### MATERIAL FOR THE TASK

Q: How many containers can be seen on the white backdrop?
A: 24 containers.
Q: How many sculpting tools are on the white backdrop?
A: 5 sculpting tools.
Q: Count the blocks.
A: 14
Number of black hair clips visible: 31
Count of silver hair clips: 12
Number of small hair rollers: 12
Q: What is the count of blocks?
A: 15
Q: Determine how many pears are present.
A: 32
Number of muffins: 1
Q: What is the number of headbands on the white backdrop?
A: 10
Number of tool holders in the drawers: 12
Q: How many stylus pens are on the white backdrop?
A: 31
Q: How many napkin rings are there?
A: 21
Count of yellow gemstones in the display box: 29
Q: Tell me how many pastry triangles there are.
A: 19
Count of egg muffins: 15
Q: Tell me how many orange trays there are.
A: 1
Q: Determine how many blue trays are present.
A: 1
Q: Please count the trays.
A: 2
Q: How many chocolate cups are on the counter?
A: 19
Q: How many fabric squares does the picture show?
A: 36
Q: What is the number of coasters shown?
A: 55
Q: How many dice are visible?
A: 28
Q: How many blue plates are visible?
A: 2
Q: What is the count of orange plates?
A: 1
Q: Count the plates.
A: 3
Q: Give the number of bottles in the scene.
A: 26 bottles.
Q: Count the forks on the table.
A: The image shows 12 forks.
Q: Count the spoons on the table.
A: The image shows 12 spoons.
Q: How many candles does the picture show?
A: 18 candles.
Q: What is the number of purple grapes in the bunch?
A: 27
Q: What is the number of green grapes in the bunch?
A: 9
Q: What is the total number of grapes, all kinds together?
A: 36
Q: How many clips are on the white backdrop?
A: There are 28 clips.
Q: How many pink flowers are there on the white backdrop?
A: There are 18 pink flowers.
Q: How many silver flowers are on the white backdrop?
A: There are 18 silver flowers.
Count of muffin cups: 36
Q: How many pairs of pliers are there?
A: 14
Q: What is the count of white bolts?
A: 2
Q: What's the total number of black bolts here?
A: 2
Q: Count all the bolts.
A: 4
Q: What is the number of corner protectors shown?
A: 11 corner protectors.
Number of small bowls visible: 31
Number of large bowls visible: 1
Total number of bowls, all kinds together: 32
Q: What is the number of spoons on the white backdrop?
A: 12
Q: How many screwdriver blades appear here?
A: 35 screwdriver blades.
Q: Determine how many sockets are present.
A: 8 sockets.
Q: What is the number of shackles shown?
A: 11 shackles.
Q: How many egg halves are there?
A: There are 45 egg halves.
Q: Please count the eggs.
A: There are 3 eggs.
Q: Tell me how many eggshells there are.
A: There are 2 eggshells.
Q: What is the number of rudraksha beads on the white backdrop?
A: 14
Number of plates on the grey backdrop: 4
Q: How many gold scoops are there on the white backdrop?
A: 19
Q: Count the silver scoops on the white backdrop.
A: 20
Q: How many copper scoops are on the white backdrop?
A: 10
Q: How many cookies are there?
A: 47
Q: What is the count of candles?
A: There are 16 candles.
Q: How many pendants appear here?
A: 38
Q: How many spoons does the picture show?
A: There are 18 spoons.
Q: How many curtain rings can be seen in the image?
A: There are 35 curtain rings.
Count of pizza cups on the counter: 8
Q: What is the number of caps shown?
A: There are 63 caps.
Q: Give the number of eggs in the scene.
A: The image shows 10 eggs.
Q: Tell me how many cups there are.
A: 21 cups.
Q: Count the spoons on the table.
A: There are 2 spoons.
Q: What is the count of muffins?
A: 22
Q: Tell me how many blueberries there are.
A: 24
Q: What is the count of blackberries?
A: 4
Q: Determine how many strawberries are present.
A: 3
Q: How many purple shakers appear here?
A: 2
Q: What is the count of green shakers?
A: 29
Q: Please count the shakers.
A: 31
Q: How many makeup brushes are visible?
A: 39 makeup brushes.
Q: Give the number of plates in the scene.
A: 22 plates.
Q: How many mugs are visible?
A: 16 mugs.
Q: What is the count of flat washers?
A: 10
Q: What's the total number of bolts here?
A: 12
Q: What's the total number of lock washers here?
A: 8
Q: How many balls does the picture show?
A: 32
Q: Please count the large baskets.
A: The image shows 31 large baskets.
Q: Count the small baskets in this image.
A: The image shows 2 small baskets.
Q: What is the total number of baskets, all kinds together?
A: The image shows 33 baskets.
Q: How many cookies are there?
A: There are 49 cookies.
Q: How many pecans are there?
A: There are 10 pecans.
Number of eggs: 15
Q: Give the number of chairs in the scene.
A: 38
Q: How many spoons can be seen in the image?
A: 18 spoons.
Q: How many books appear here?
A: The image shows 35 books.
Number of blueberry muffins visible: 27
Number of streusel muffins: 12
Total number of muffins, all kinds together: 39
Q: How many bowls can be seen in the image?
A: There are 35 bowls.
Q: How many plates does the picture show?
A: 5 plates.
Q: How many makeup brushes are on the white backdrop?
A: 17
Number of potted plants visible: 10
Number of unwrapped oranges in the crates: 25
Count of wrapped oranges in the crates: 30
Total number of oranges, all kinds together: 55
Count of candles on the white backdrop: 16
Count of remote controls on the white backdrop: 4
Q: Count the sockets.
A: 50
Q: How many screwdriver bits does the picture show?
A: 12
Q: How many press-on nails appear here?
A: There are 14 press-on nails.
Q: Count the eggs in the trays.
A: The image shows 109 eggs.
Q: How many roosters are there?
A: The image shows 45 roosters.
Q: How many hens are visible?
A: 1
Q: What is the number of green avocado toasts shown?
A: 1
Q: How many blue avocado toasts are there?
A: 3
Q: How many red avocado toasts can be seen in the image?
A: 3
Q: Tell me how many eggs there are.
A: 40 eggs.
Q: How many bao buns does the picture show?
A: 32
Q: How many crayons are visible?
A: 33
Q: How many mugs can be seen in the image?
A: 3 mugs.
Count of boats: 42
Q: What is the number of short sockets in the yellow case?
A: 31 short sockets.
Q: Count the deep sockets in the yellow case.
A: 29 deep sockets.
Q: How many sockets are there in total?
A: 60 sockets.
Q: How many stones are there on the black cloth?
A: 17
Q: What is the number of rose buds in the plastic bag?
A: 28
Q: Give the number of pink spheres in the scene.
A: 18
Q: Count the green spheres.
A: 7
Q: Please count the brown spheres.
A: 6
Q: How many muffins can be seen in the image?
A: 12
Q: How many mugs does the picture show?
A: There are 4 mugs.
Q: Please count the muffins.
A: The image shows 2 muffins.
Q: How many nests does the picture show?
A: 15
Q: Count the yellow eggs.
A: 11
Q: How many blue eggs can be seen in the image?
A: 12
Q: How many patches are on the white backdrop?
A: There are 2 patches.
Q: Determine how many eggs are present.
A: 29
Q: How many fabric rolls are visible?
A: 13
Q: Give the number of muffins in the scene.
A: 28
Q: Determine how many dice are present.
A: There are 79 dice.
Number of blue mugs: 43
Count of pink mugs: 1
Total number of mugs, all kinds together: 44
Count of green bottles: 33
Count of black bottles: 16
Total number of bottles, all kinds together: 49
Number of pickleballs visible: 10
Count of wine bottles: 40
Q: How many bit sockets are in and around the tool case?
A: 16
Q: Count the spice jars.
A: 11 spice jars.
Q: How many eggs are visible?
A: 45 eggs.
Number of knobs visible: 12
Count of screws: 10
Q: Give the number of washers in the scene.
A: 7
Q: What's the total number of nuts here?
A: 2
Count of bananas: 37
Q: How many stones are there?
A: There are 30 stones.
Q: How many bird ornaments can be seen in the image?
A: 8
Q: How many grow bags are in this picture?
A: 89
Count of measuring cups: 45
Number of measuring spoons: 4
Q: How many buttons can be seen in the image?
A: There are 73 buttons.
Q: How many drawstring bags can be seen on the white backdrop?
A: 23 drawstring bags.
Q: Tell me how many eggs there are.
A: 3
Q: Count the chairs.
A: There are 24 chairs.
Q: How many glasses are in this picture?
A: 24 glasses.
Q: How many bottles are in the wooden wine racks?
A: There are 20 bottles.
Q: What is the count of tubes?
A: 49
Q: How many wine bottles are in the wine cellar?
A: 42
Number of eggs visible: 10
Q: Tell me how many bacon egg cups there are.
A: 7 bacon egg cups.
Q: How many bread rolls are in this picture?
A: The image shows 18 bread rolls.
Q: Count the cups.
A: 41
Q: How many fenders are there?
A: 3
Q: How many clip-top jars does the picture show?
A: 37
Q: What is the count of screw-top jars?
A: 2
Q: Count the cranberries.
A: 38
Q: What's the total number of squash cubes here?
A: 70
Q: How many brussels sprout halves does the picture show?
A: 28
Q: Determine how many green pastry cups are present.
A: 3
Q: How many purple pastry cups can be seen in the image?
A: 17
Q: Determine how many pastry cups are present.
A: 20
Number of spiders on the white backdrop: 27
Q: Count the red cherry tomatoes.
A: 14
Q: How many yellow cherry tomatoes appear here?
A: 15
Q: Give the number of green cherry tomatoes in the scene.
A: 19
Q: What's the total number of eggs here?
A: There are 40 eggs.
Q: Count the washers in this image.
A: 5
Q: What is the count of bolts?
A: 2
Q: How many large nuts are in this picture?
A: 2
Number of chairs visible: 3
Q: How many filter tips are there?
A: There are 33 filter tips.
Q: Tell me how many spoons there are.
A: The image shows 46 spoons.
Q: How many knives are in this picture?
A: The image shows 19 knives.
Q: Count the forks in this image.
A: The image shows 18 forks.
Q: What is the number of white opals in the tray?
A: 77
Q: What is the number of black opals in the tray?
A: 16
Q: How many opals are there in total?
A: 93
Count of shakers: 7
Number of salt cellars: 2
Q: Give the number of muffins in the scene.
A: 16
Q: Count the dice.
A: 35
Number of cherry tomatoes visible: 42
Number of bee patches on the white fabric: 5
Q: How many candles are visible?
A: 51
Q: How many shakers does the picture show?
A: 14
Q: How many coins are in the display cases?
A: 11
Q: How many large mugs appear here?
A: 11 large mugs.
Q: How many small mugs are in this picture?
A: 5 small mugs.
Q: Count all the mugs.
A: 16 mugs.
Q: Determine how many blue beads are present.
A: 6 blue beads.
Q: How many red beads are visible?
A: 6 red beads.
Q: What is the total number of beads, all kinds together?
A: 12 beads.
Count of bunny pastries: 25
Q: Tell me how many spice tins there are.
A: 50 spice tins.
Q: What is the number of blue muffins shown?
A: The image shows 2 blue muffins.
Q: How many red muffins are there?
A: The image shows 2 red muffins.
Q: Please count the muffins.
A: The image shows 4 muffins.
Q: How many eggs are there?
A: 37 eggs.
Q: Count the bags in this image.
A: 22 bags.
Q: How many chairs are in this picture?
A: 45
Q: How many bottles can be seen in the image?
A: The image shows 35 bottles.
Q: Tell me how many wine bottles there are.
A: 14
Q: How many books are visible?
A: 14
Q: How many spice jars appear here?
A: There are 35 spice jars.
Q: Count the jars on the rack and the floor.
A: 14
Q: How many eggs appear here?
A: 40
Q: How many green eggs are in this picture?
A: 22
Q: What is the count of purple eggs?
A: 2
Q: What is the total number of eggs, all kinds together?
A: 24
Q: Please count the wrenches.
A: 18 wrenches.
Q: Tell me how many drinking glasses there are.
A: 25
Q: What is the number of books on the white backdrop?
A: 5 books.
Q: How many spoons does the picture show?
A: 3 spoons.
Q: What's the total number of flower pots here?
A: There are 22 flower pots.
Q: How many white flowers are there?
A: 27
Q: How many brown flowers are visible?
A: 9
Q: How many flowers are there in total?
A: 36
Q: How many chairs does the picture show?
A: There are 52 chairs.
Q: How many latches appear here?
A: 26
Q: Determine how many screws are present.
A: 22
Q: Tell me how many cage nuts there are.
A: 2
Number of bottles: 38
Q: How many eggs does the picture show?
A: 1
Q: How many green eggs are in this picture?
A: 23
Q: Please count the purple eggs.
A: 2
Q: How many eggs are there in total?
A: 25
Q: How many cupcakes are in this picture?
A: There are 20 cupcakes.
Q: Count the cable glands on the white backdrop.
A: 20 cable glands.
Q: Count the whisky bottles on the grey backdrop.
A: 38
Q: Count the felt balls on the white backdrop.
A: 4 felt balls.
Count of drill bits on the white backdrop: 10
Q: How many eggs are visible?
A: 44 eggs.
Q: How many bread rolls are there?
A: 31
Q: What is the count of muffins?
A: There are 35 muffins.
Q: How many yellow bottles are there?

### SHORT TASK
Reproduce the listing from its first line through the line containing "Number of tool holders in the drawers: 12", substituting "gray backdrop" for every occurrence of "white backdrop" and leaving all else unchanged.

### WRITTEN REPLY
Q: How many containers can be seen on the gray backdrop?
A: 24 containers.
Q: How many sculpting tools are on the gray backdrop?
A: 5 sculpting tools.
Q: Count the blocks.
A: 14
Number of black hair clips visible: 31
Count of silver hair clips: 12
Number of small hair rollers: 12
Q: What is the count of blocks?
A: 15
Q: Determine how many pears are present.
A: 32
Number of muffins: 1
Q: What is the number of headbands on the gray backdrop?
A: 10
Number of tool holders in the drawers: 12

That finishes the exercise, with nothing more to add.